Elliott, in fact, walked into the atrium from the mezzanine, slowly descending the staircase on the arm of her son Scott to the strains of Aerosmith’s I Don’t Want to Miss a Thing.

Wearing a royal blue pant suit and white shell, with a sparkling flower brooch set against her snow white hair, Elliott was her sunny, joyful self throughout the ceremony, the personality she is famous for at Carleton.

Former Carleton employee Dawn Brown, now a wedding officiant, performed Saturday’s wedding.

“I knew Janice when she worked for our Student Life Services Department,” recalled Brown. “I left Carleton many years ago and every time I have seen Janice, I have got a big hug. It’s as if I never left. She was special to me at the time, because of her very positive attitude. Now, it’s like giving back.”

Said McCloskey: “I recruited her because of her infectious laugh. She is a natural in human connectedness. People are drawn to her because she is the exemplar and she holds the formula for a life well lived.

“We all feel like we own a piece of Janice today,” he added, and to the newlyweds: “Janice and Ed, you have had hard things come your way recently and you have handled them magnificently.”

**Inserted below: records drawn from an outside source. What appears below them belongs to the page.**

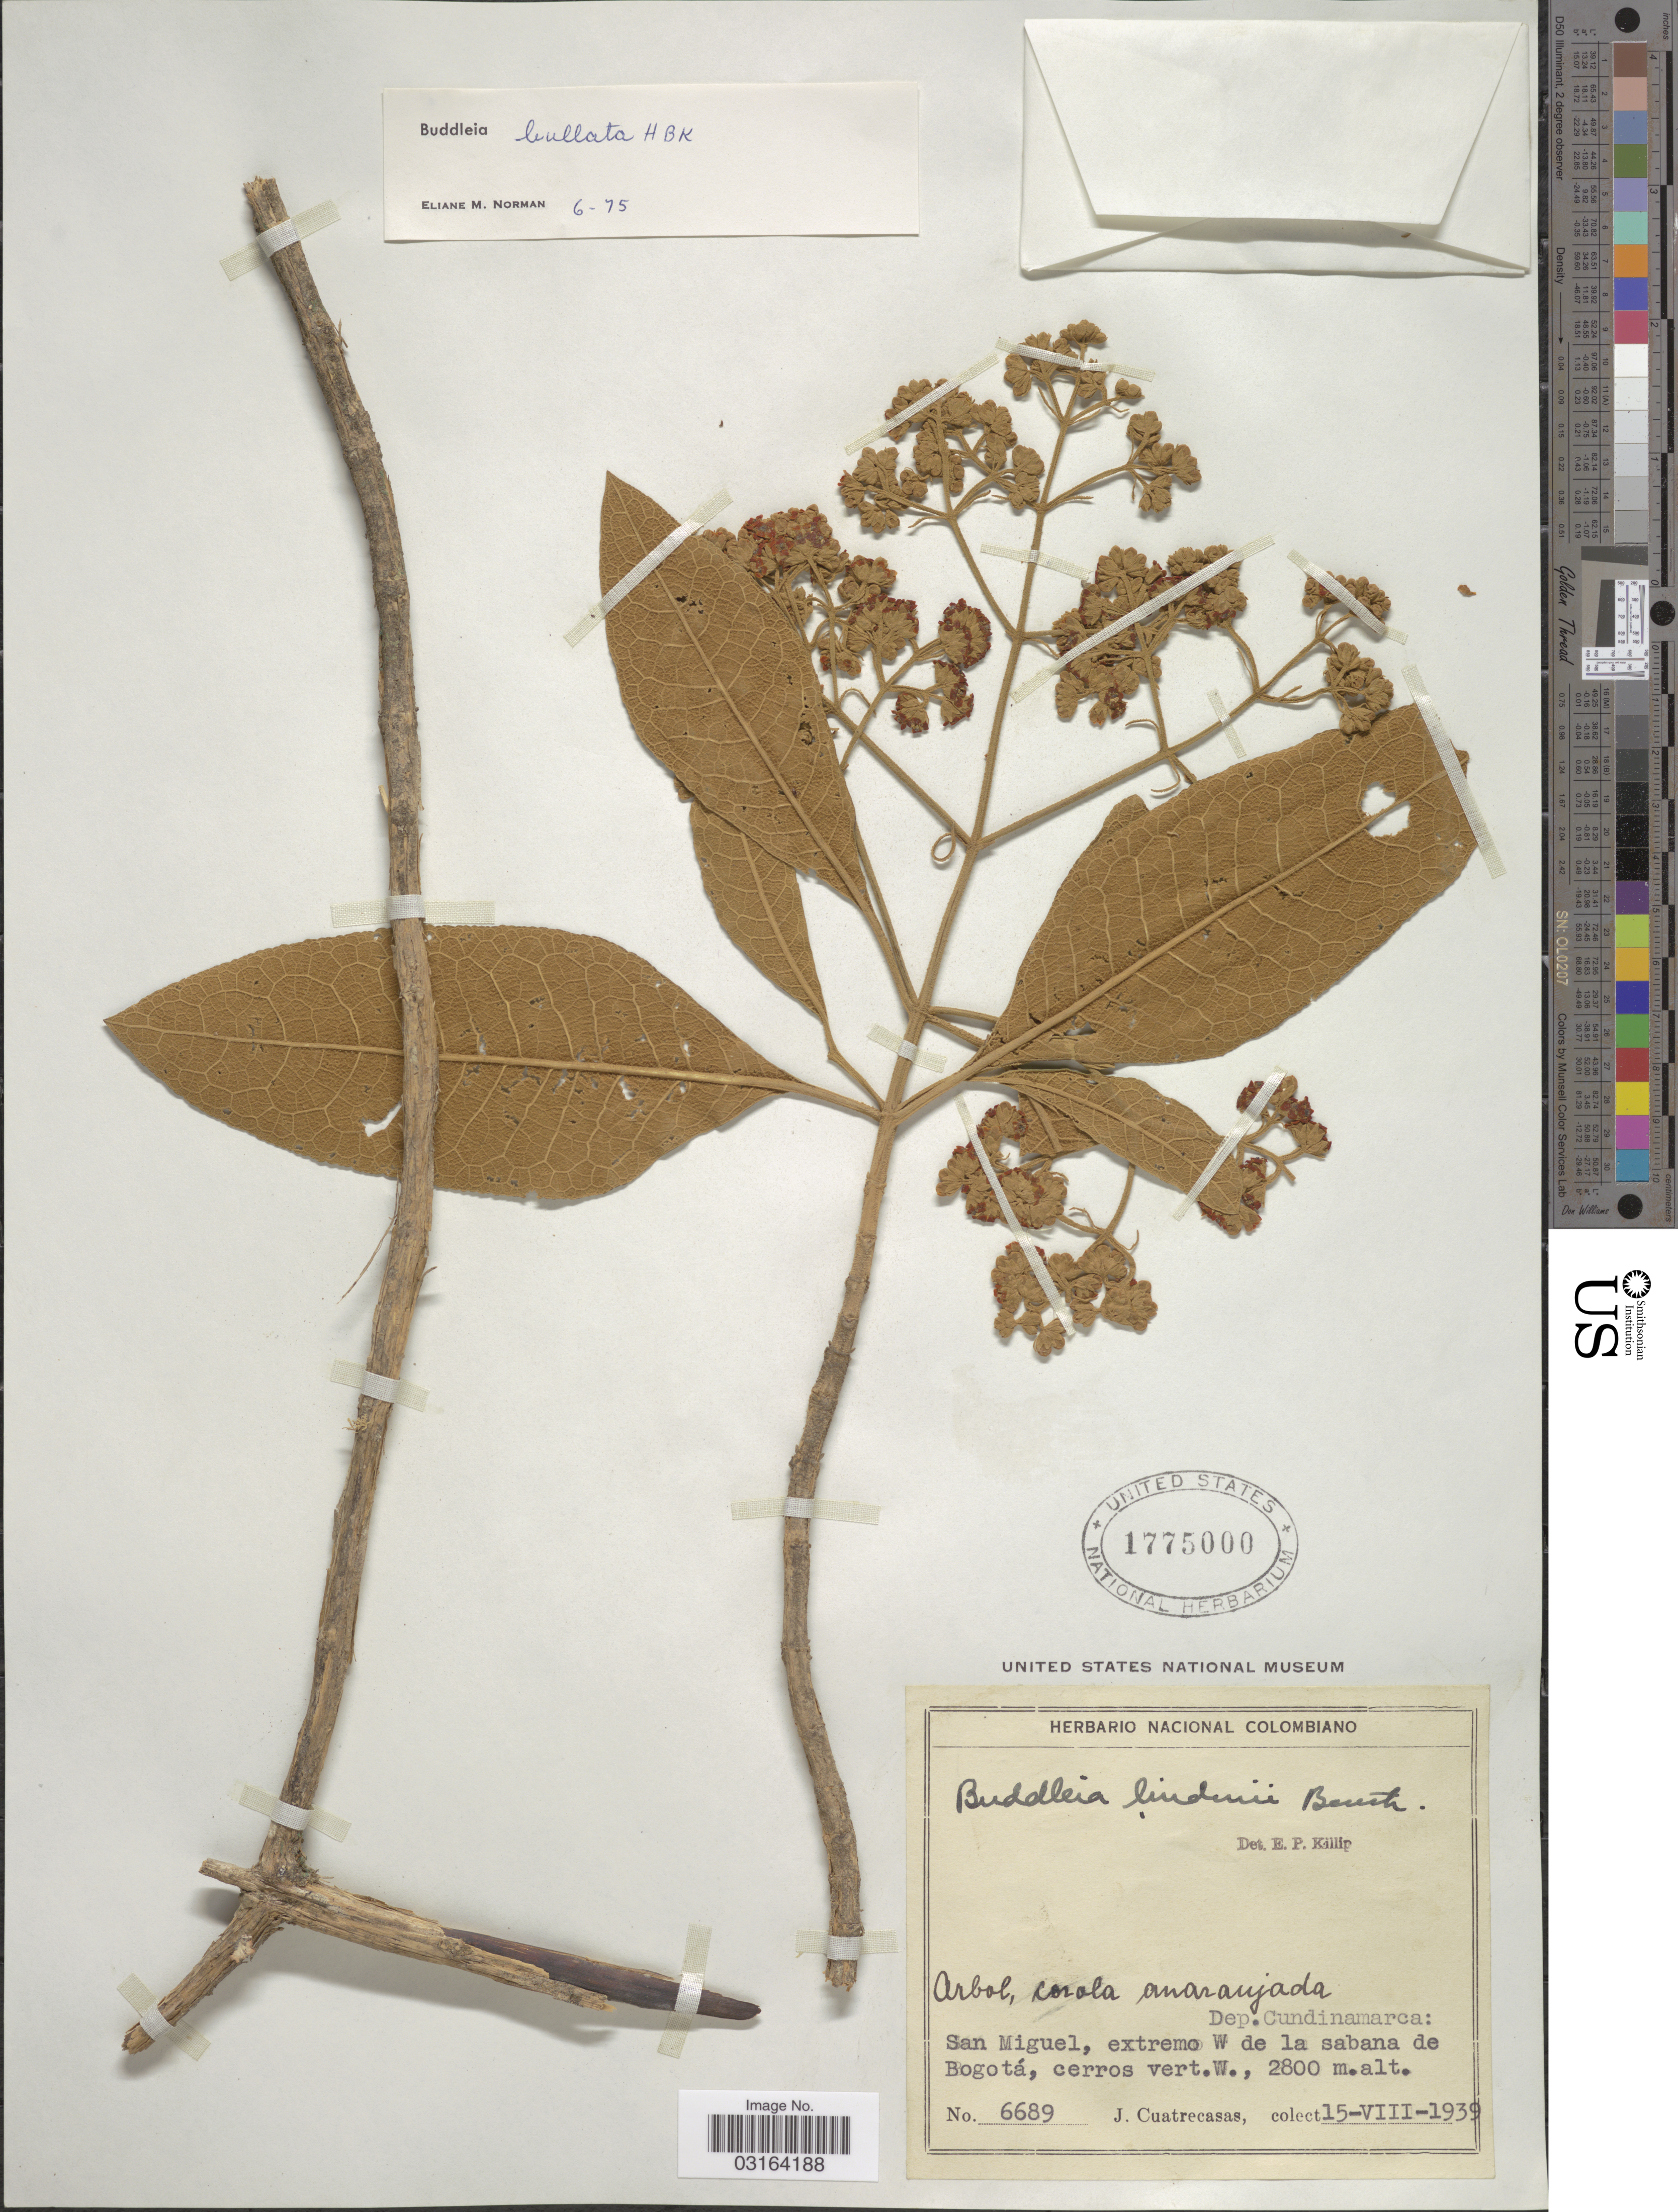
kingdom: Plantae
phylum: Tracheophyta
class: Magnoliopsida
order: Lamiales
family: Scrophulariaceae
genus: Buddleja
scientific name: Buddleja bullata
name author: Kunth in Humb. & et al.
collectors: J. Cuatrecasas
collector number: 6689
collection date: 1939-08-15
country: Colombia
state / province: Cundinamarca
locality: Dep.Cundinamarca: San Miguel, extremo W de la sabana de Bogotá, cerros vert.W.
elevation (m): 2800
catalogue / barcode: US 1775000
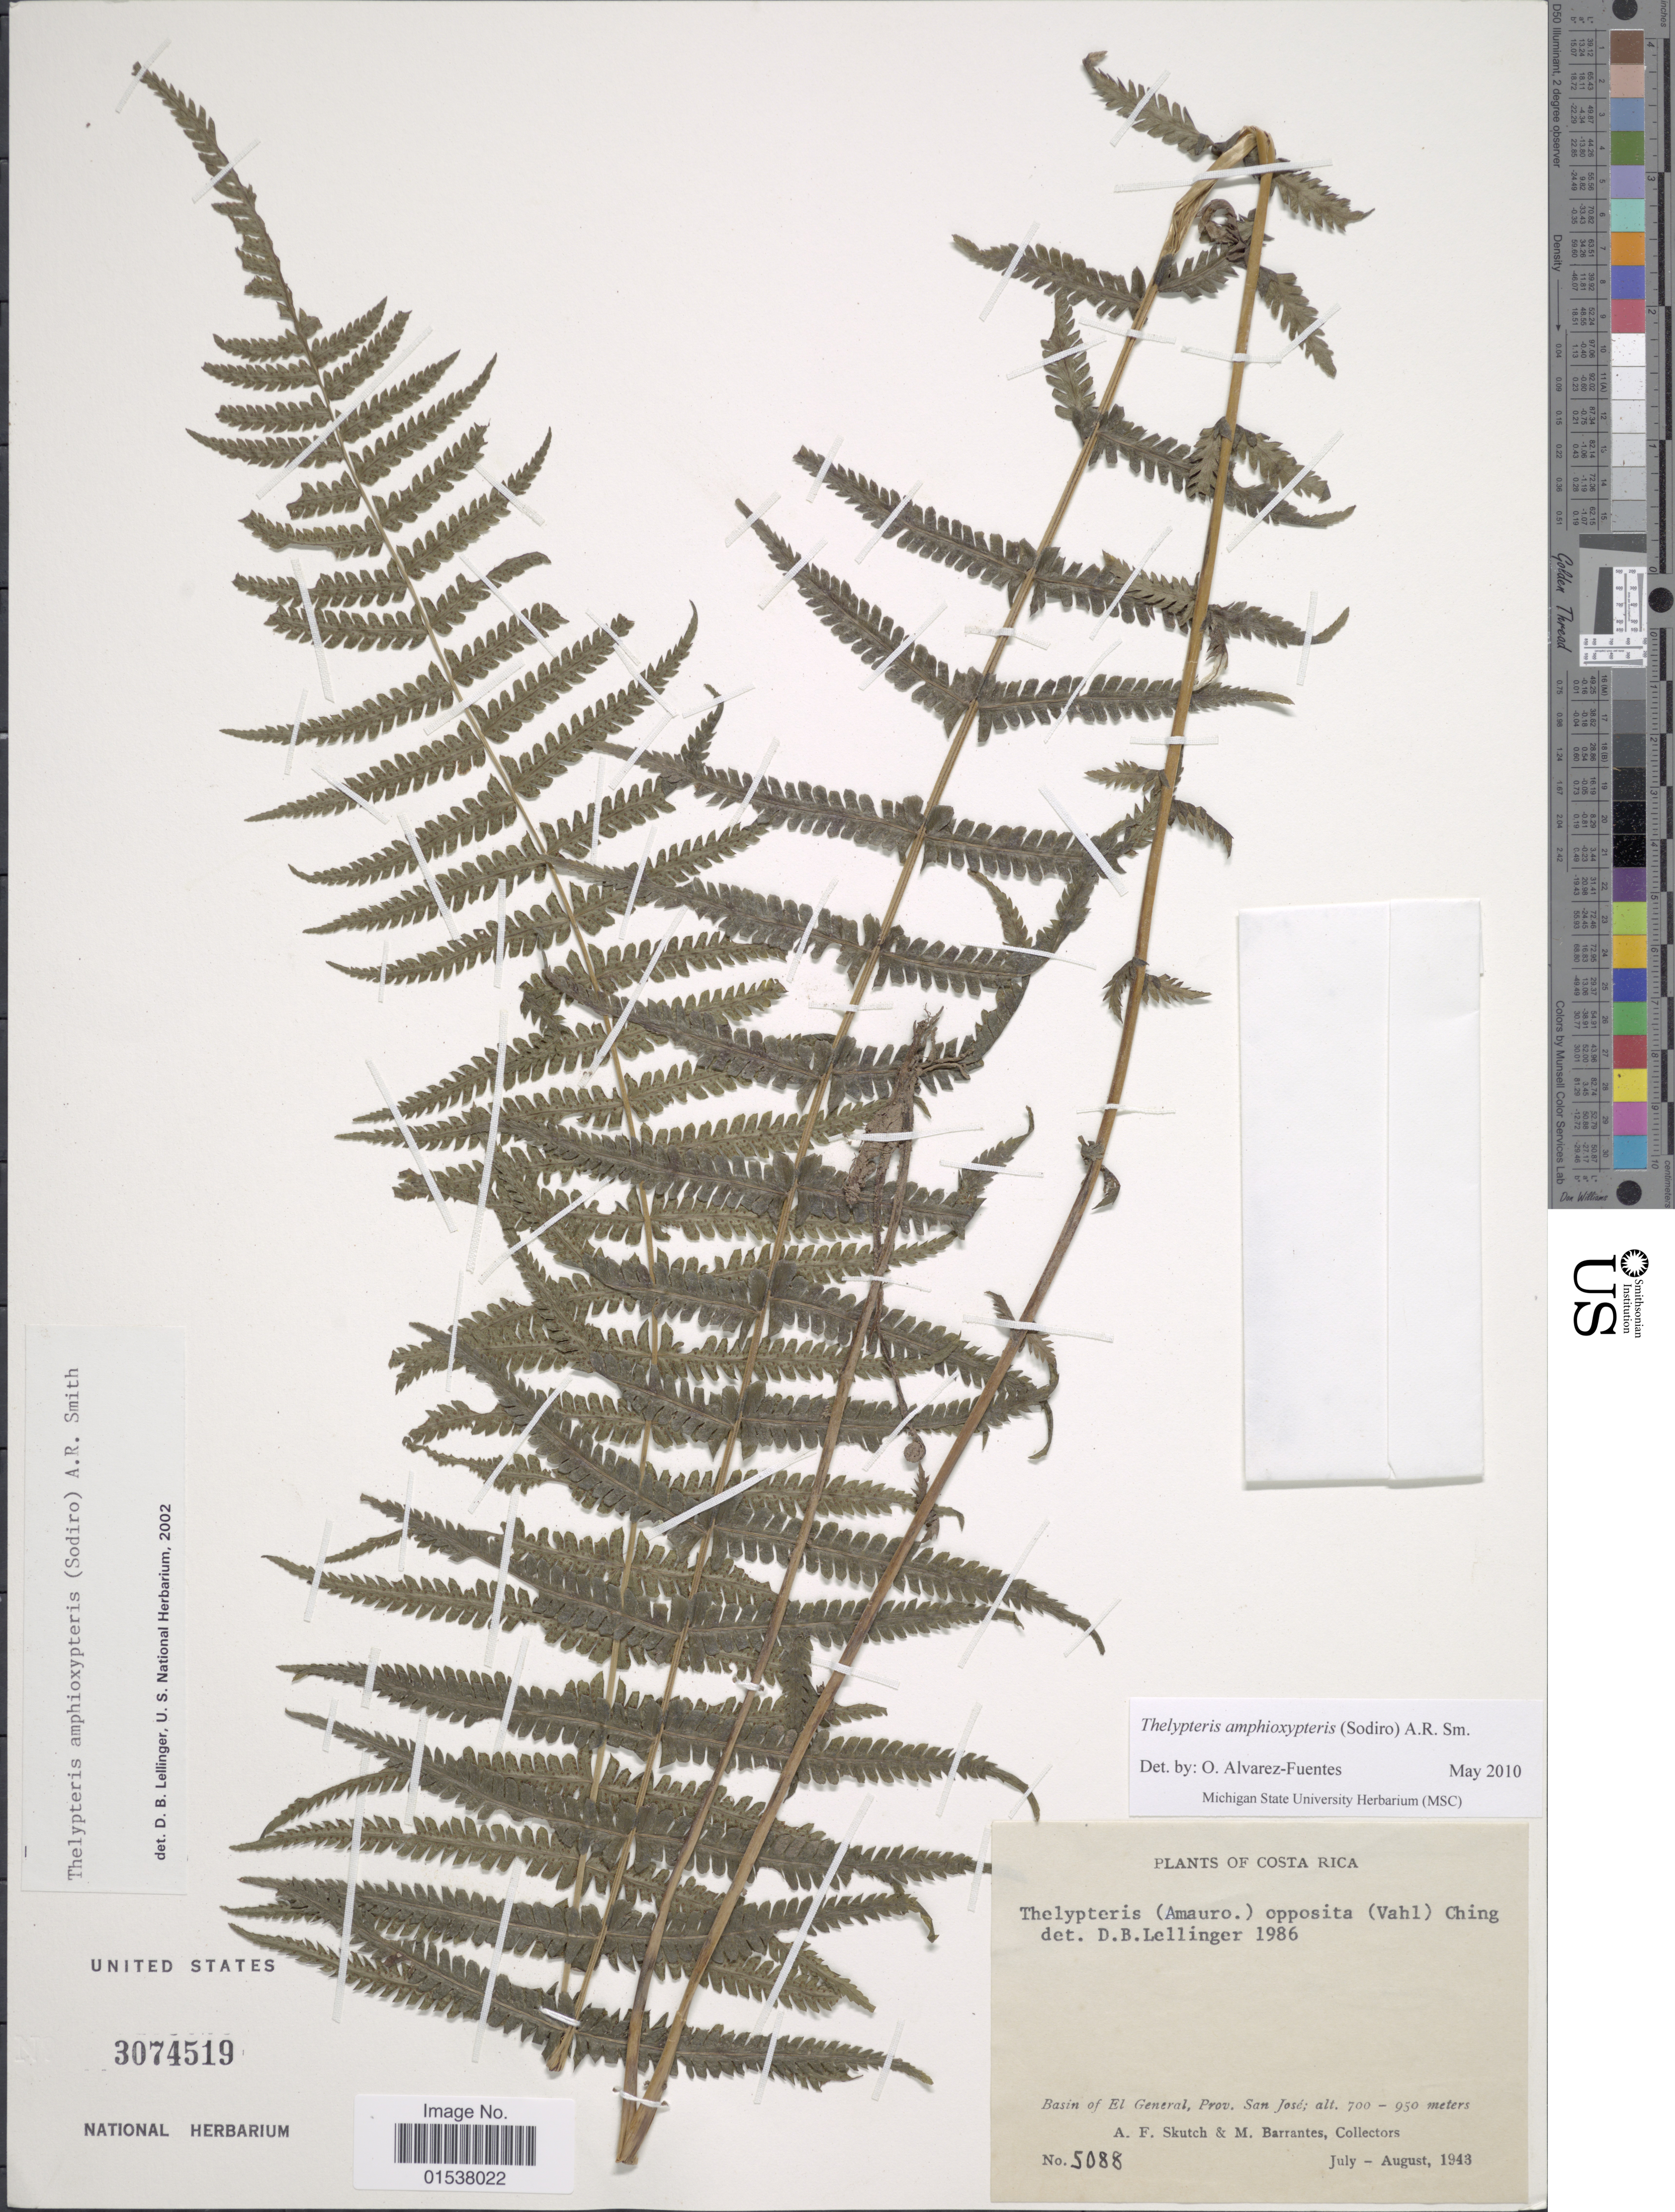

Ottawa psychologist John Meissner, who works with students at the PMC, told Elliott her easy-going nature combines with a rare form of genius. “You connect with each person as an individual,” he told the bride, “and the ability to see people that you are working with and care about the person and not the adversity they are dealing with.”

Indulging Elliott’s fetish for firemen, the PMC staff/wedding planners arranged a surprise visit by off-duty firefighters Moe Roose, David Andre, Don Tolle and Victor Org  from the Ottawa Professional Firefighters. While awestruck by the pair’s gifts of flowers, champagne and kisses, Elliott’s new groom slipped away to change into full-on firefighting gear. To Bruce Springsteen’s I’m On Fire, the couple each picked up a mike and spontaneously sang along.

“I can’t say enough about what this day means to me,” Elliott said after the ceremony. “It really has taken my breath away.”